The current version of SB134 was modified from its original form. It is now ever so much more permissive. At first, the bill outlawed abortion as soon as the cells that will become a fetal heart started rhythmically contracting, at about five weeks into the pregnancy, if counted from the last menstruation. Many women don’t even know they are pregnant by this point, especially if they have irregular menstrual cycles.
This bill coerces women to bear children whether or not they want to, whether or not they believe themselves to be financially, physically, and emotionally capable of enduring a pregnancy or rearing a child. It disproportionately affects young and adolescent women, who tend to be in the least powerful position to do something about their situations.
It abuses women, it insults them, and it oppresses them.
Roe v. Wade didn’t start abortion, it stopped women from dying from abortions. Women who don’t want to bring a child into the world will abort their pregnancies, one way or another.
As a woman in Arkansas, my stomach has been in a knot this entire legislative session. The Tea Party, with its proud anti-intellectualism, its hyper-Christianity, and its coercive tactics is in charge of the state capitol, and Arkansas women’s rights are getting flushed down the drain.

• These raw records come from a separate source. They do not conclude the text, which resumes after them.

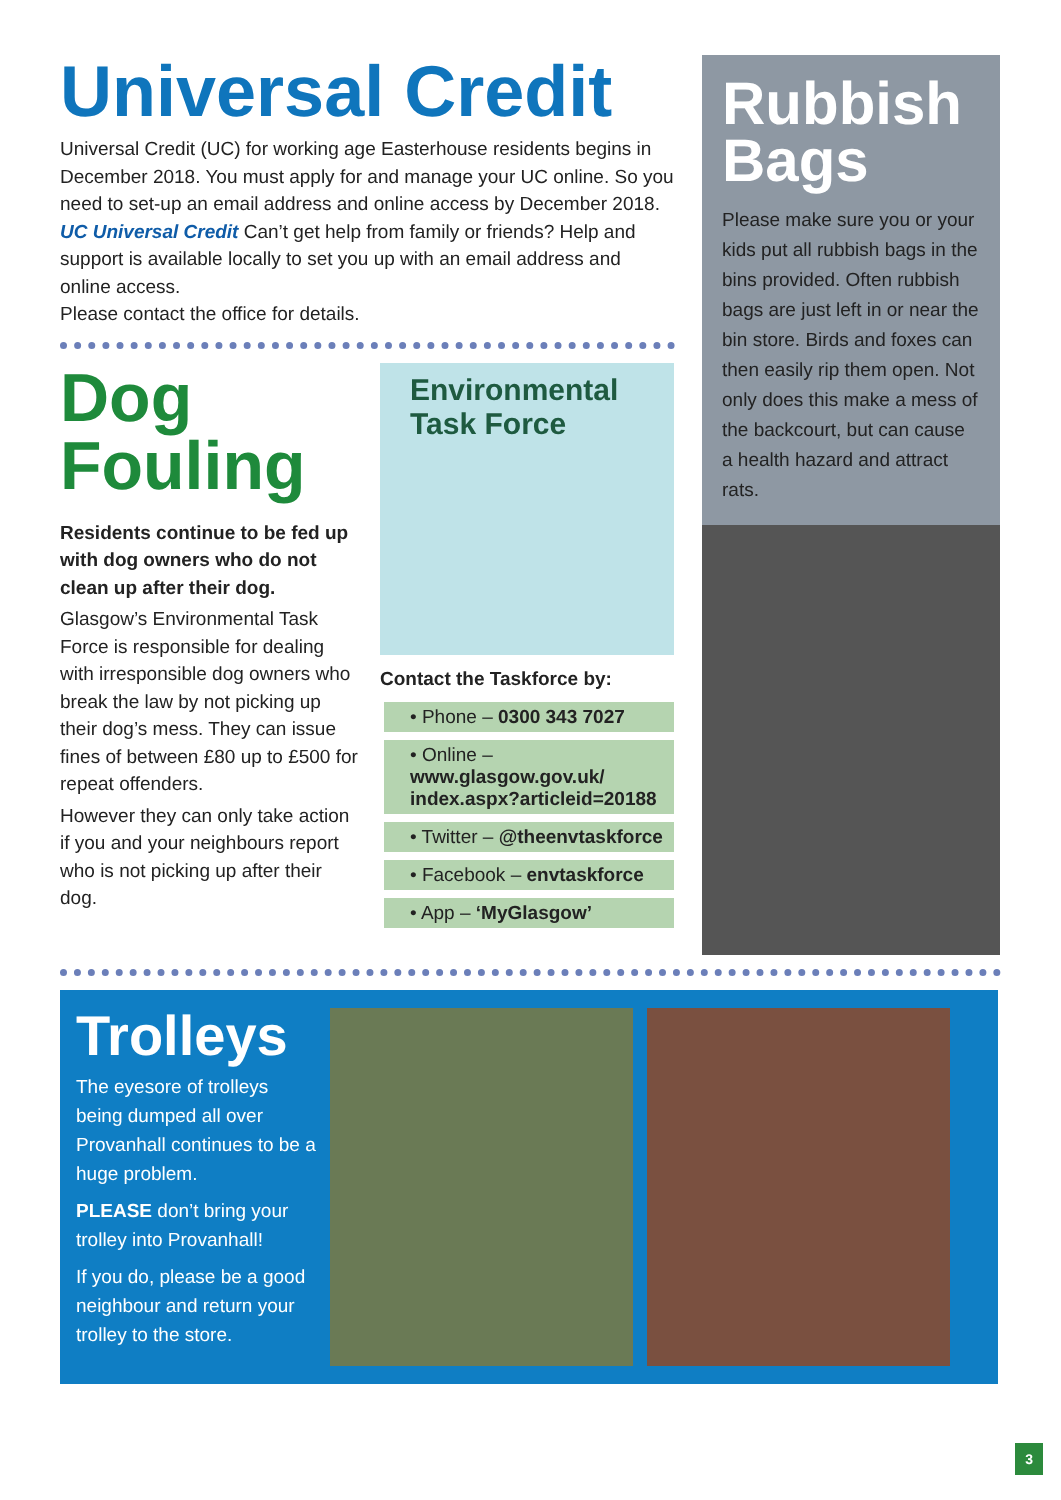Universal Credit
Universal Credit (UC) for working age Easterhouse residents begins in December 2018. You must apply for and manage your UC online. So you need to set-up an email address and online access by December 2018. UC Universal Credit Can’t get help from family or friends? Help and support is available locally to set you up with an email address and online access.
Please contact the office for details.
Dog
Fouling
Residents continue to be fed up with dog owners who do not clean up after their dog.
Glasgow’s Environmental Task Force is responsible for dealing with irresponsible dog owners who break the law by not picking up their dog’s mess. They can issue fines of between £80 up to £500 for repeat offenders.
However they can only take action if you and your neighbours report who is not picking up after their dog.
Environmental Task Force
Contact the Taskforce by:
• Phone – 0300 343 7027
• Online – www.glasgow.gov.uk/ index.aspx?articleid=20188
• Twitter – @theenvtaskforce
• Facebook – envtaskforce
• App – ‘MyGlasgow’
Rubbish Bags
Please make sure you or your kids put all rubbish bags in the bins provided. Often rubbish bags are just left in or near the bin store. Birds and foxes can then easily rip them open. Not only does this make a mess of the backcourt, but can cause a health hazard and attract rats.
Trolleys
The eyesore of trolleys being dumped all over Provanhall continues to be a huge problem.
PLEASE don’t bring your trolley into Provanhall!
If you do, please be a good neighbour and return your trolley to the store.
3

The fact that these bills make exceptions in cases of rape and incest tells me that their supporters are not truly focused on the purported rights of human tissue that cannot survive outside the womb. If that was the case, it would not matter how those cells came to start dividing and how that fetal heartbeat came to be. It tells me, instead, that they care more about controlling the behavior of women. Only when the woman is pregnant under circumstances they find to be morally reprehensible will they permit her to make a decision about the number, spacing and timing of her children, or give her the means to control it if her first line of birth control fails.
I’m too old to get pregnant, and definitely too old to be personally affected by this law. There is a bigger issue, though. What these two laws say about my worth as a woman, as a thinking human being, devastates me. Solely because of my gender, I cannot be trusted to make decisions about my health and the health of any unborn child I might carry. Nor can anyone else born without a Y chromosome.

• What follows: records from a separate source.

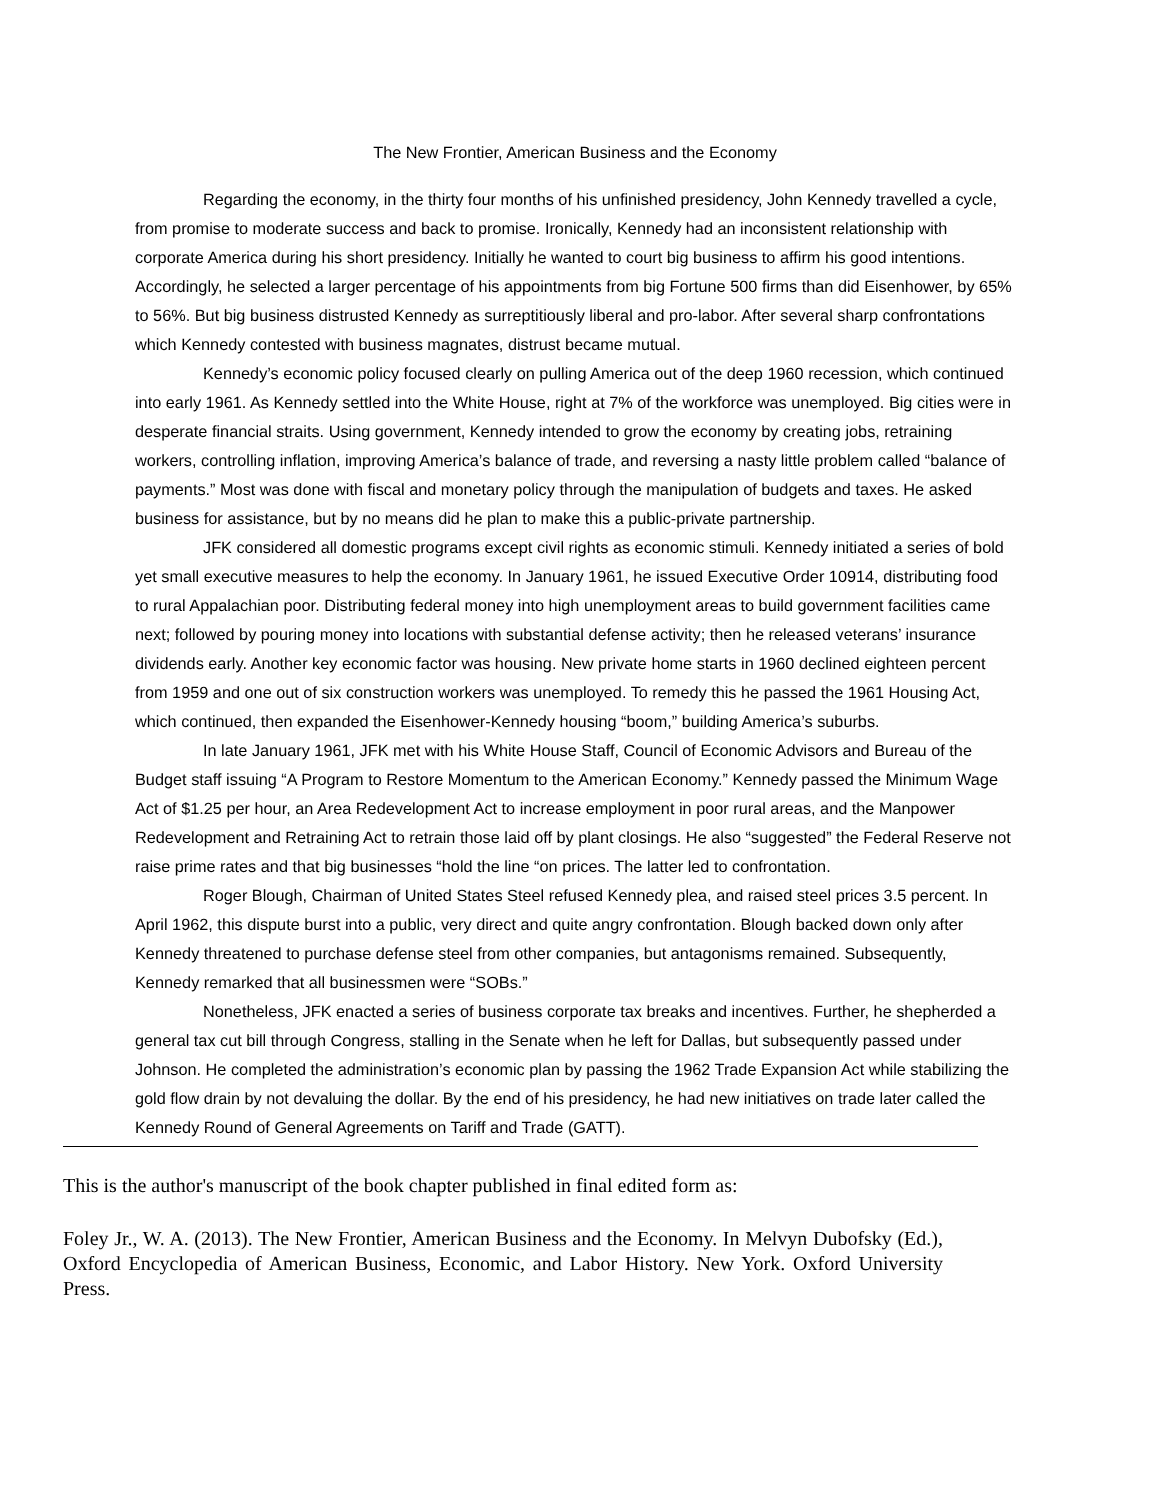The New Frontier, American Business and the Economy
Regarding the economy, in the thirty four months of his unfinished presidency, John Kennedy travelled a cycle, from promise to moderate success and back to promise. Ironically, Kennedy had an inconsistent relationship with corporate America during his short presidency. Initially he wanted to court big business to affirm his good intentions. Accordingly, he selected a larger percentage of his appointments from big Fortune 500 firms than did Eisenhower, by 65% to 56%. But big business distrusted Kennedy as surreptitiously liberal and pro-labor. After several sharp confrontations which Kennedy contested with business magnates, distrust became mutual.
Kennedy’s economic policy focused clearly on pulling America out of the deep 1960 recession, which continued into early 1961. As Kennedy settled into the White House, right at 7% of the workforce was unemployed. Big cities were in desperate financial straits. Using government, Kennedy intended to grow the economy by creating jobs, retraining workers, controlling inflation, improving America’s balance of trade, and reversing a nasty little problem called “balance of payments.” Most was done with fiscal and monetary policy through the manipulation of budgets and taxes. He asked business for assistance, but by no means did he plan to make this a public-private partnership.
JFK considered all domestic programs except civil rights as economic stimuli. Kennedy initiated a series of bold yet small executive measures to help the economy. In January 1961, he issued Executive Order 10914, distributing food to rural Appalachian poor. Distributing federal money into high unemployment areas to build government facilities came next; followed by pouring money into locations with substantial defense activity; then he released veterans’ insurance dividends early. Another key economic factor was housing. New private home starts in 1960 declined eighteen percent from 1959 and one out of six construction workers was unemployed. To remedy this he passed the 1961 Housing Act, which continued, then expanded the Eisenhower-Kennedy housing “boom,” building America’s suburbs.
In late January 1961, JFK met with his White House Staff, Council of Economic Advisors and Bureau of the Budget staff issuing “A Program to Restore Momentum to the American Economy.” Kennedy passed the Minimum Wage Act of $1.25 per hour, an Area Redevelopment Act to increase employment in poor rural areas, and the Manpower Redevelopment and Retraining Act to retrain those laid off by plant closings. He also “suggested” the Federal Reserve not raise prime rates and that big businesses “hold the line “on prices. The latter led to confrontation.
Roger Blough, Chairman of United States Steel refused Kennedy plea, and raised steel prices 3.5 percent. In April 1962, this dispute burst into a public, very direct and quite angry confrontation. Blough backed down only after Kennedy threatened to purchase defense steel from other companies, but antagonisms remained. Subsequently, Kennedy remarked that all businessmen were “SOBs.”
Nonetheless, JFK enacted a series of business corporate tax breaks and incentives. Further, he shepherded a general tax cut bill through Congress, stalling in the Senate when he left for Dallas, but subsequently passed under Johnson. He completed the administration’s economic plan by passing the 1962 Trade Expansion Act while stabilizing the gold flow drain by not devaluing the dollar. By the end of his presidency, he had new initiatives on trade later called the Kennedy Round of General Agreements on Tariff and Trade (GATT).
This is the author's manuscript of the book chapter published in final edited form as:
Foley Jr., W. A. (2013). The New Frontier, American Business and the Economy. In Melvyn Dubofsky (Ed.), Oxford Encyclopedia of American Business, Economic, and Labor History. New York. Oxford University Press.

I have never liked living here. So many of the people I encounter seem to be willfully ignorant, racist, homophobic, disdainful of education, suspicious of those who are educated, untraveled, and hyper-religious to the point of denying the reality right in front of their faces. But before this legislative session, I never before have I seriously considered what it would take to move away from here, to go someplace like Vermont or Washington State, to live in a place where not only would I be respected as a thinking human being capable of making ethical decisions for myself, but surrounded by like-minded people for a change.
I’ve thought about leaving my extended family, who I know would not follow me. I have wondered how often I would see my son, who is my only child and still is the light of my life, even though he is a grown man. I have thought about leaving my comfortable home, making new friends in a strange place, and who in this new place would care if I lived or died.

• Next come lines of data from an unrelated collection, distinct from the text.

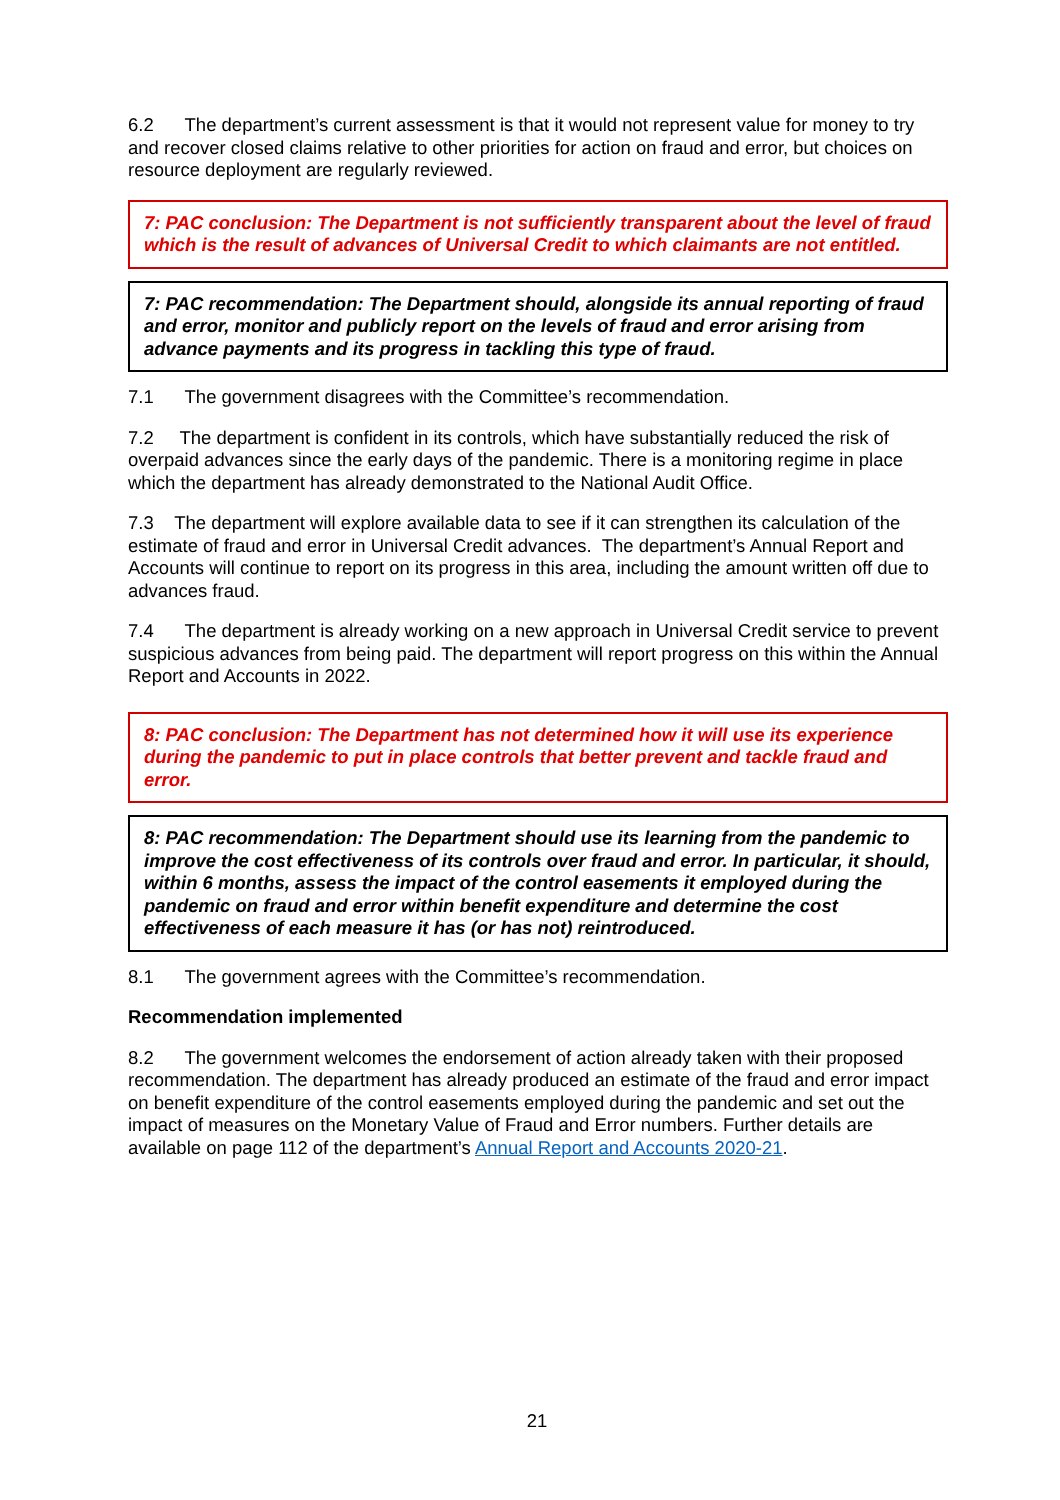6.2 The department’s current assessment is that it would not represent value for money to try and recover closed claims relative to other priorities for action on fraud and error, but choices on resource deployment are regularly reviewed.
7: PAC conclusion: The Department is not sufficiently transparent about the level of fraud which is the result of advances of Universal Credit to which claimants are not entitled.
7: PAC recommendation: The Department should, alongside its annual reporting of fraud and error, monitor and publicly report on the levels of fraud and error arising from advance payments and its progress in tackling this type of fraud.
7.1 The government disagrees with the Committee’s recommendation.
7.2 The department is confident in its controls, which have substantially reduced the risk of overpaid advances since the early days of the pandemic. There is a monitoring regime in place which the department has already demonstrated to the National Audit Office.
7.3 The department will explore available data to see if it can strengthen its calculation of the estimate of fraud and error in Universal Credit advances. The department’s Annual Report and Accounts will continue to report on its progress in this area, including the amount written off due to advances fraud.
7.4 The department is already working on a new approach in Universal Credit service to prevent suspicious advances from being paid. The department will report progress on this within the Annual Report and Accounts in 2022.
8: PAC conclusion: The Department has not determined how it will use its experience during the pandemic to put in place controls that better prevent and tackle fraud and error.
8: PAC recommendation: The Department should use its learning from the pandemic to improve the cost effectiveness of its controls over fraud and error. In particular, it should, within 6 months, assess the impact of the control easements it employed during the pandemic on fraud and error within benefit expenditure and determine the cost effectiveness of each measure it has (or has not) reintroduced.
8.1 The government agrees with the Committee’s recommendation.
Recommendation implemented
8.2 The government welcomes the endorsement of action already taken with their proposed recommendation. The department has already produced an estimate of the fraud and error impact on benefit expenditure of the control easements employed during the pandemic and set out the impact of measures on the Monetary Value of Fraud and Error numbers. Further details are available on page 112 of the department’s Annual Report and Accounts 2020-21.
21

I don’t want to live in a place where the law restricts me or people like me – my sisters in gender, if not in generation – from doing what we honestly think is best for ourselves. I don’t want to live in a place that has no respect for my brain’s ability to make decisions simply because of my chromosomal makeup.
I feel trapped. This is a dystopic nightmare.
The Handmaid’s Tale is not fiction in every society of the world, even today. It will not be fiction for long in America.